--- Datos para revisar ---

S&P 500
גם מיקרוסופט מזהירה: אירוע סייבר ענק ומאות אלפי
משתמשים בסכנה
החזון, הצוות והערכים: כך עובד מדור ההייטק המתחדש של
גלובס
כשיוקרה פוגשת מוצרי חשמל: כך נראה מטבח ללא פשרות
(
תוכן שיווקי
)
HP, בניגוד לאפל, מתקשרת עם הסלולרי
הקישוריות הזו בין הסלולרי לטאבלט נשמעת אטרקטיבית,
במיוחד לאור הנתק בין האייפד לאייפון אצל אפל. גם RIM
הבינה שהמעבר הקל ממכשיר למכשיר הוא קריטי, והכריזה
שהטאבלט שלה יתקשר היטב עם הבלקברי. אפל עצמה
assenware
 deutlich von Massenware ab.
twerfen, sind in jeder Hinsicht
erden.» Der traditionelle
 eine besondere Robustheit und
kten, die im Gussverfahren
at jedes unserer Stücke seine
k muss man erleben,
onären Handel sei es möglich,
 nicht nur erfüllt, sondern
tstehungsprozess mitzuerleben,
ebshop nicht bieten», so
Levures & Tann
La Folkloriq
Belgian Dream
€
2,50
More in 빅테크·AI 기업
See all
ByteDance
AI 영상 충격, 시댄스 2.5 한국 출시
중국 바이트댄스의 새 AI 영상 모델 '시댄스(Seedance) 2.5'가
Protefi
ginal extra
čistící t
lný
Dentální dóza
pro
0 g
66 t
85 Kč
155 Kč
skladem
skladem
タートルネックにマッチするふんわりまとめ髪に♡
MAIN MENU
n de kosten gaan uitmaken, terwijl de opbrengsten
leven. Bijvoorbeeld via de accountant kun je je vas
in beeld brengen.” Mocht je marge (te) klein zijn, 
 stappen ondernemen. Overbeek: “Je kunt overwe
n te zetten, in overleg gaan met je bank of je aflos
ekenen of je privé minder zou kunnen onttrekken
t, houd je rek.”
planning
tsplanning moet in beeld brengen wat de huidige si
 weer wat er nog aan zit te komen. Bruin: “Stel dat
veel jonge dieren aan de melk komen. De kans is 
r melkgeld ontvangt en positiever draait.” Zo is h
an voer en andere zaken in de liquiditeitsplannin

---

- Qué se pide -
Reproduce todas las líneas anteriores sin alterar ningún carácter.

- Respuesta al ejercicio -
S&P 500
גם מיקרוסופט מזהירה: אירוע סייבר ענק ומאות אלפי
משתמשים בסכנה
החזון, הצוות והערכים: כך עובד מדור ההייטק המתחדש של
גלובס
כשיוקרה פוגשת מוצרי חשמל: כך נראה מטבח ללא פשרות
(
תוכן שיווקי
)
HP, בניגוד לאפל, מתקשרת עם הסלולרי
הקישוריות הזו בין הסלולרי לטאבלט נשמעת אטרקטיבית,
במיוחד לאור הנתק בין האייפד לאייפון אצל אפל. גם RIM
הבינה שהמעבר הקל ממכשיר למכשיר הוא קריטי, והכריזה
שהטאבלט שלה יתקשר היטב עם הבלקברי. אפל עצמה
assenware
 deutlich von Massenware ab.
twerfen, sind in jeder Hinsicht
erden.» Der traditionelle
 eine besondere Robustheit und
kten, die im Gussverfahren
at jedes unserer Stücke seine
k muss man erleben,
onären Handel sei es möglich,
 nicht nur erfüllt, sondern
tstehungsprozess mitzuerleben,
ebshop nicht bieten», so
Levures & Tann
La Folkloriq
Belgian Dream
€
2,50
More in 빅테크·AI 기업
See all
ByteDance
AI 영상 충격, 시댄스 2.5 한국 출시
중국 바이트댄스의 새 AI 영상 모델 '시댄스(Seedance) 2.5'가
Protefi
ginal extra
čistící t
lný
Dentální dóza
pro
0 g
66 t
85 Kč
155 Kč
skladem
skladem
タートルネックにマッチするふんわりまとめ髪に♡
MAIN MENU
n de kosten gaan uitmaken, terwijl de opbrengsten
leven. Bijvoorbeeld via de accountant kun je je vas
in beeld brengen.” Mocht je marge (te) klein zijn, 
 stappen ondernemen. Overbeek: “Je kunt overwe
n te zetten, in overleg gaan met je bank of je aflos
ekenen of je privé minder zou kunnen onttrekken
t, houd je rek.”
planning
tsplanning moet in beeld brengen wat de huidige si
 weer wat er nog aan zit te komen. Bruin: “Stel dat
veel jonge dieren aan de melk komen. De kans is 
r melkgeld ontvangt en positiever draait.” Zo is h
an voer en andere zaken in de liquiditeitsplannin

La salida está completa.